Tuesday, March 16, 2010

SUDAN'S KUSH CIVILIZATION GRADUALLY YIELDING ITS SECRETS

A team of French, British, and American archaeologists are working to uncover a northern Sudanese civilization, which once controlled the Egyptian pharaoh’s throne. At the same time, the Louvre is working on an upcoming exhibition on a dynasty that ruled the civilization, called Kush, for a millennium. The ancient Kushite capital of Meroe is purported to hold mysteries to rival ancient Egypt, including pyramids and stelae inscribed in an undeciphered language.

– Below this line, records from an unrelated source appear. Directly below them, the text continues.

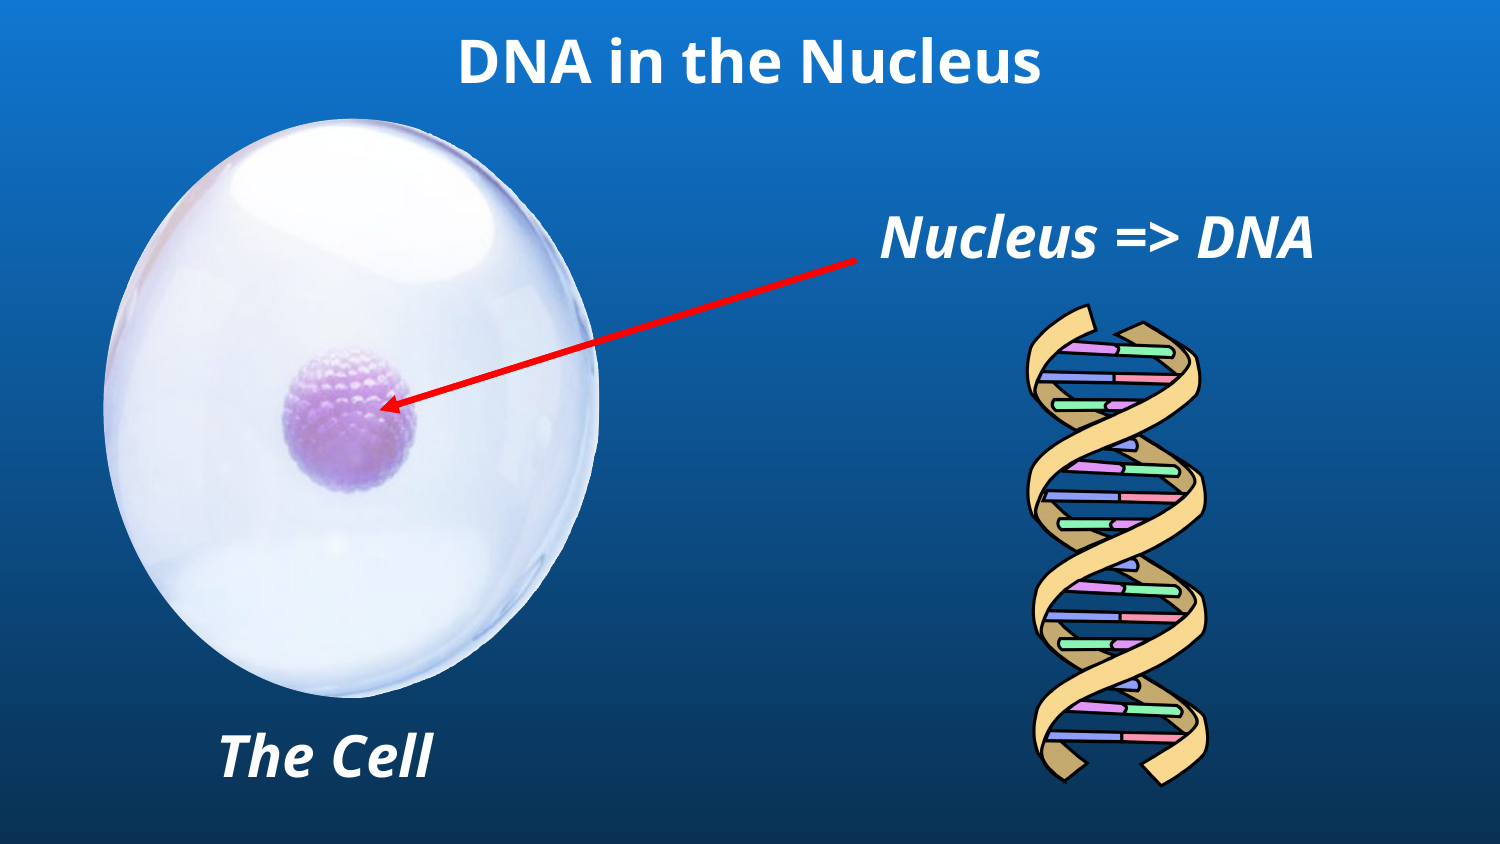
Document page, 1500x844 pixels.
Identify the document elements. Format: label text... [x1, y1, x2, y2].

title Nucleus => DNA [797, 93, 1414, 286]
title The Cell [132, 707, 518, 805]
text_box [379, 259, 857, 411]
picture [103, 118, 603, 699]
picture [1007, 285, 1228, 805]
title DNA in the Nucleus [0, 0, 1500, 111]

The pyramids have been excavated, but there is much left to uncover in regards to the Kushite culture. "We have a chronology, but it's not very precise," said the deputy director antiquities. Claude Rilly, an expert in the ancient Meroitic language, adds, "We know about 50 words in Meroitic, but we need about a thousand of them to understand a language. So we have an enormous amount of work to do.” Rilly also says there are many untouched sites to explore in Sudan, including sites about which we know nothing at all.

The lack of tourism among the Kushite ruins also adds to their appeal, especially for the archaeologists currently working on the site. "There is a magic beauty about these sites that is heightened by the privilege of being able to admire them alone, with the pyramids, the dunes and the sun," said Guillemette Andreu, head of antiquities at Paris' Louvre museum. "It really sets them apart from the Egyptian pyramids, whose beauty is slightly overshadowed by the tourist crowds."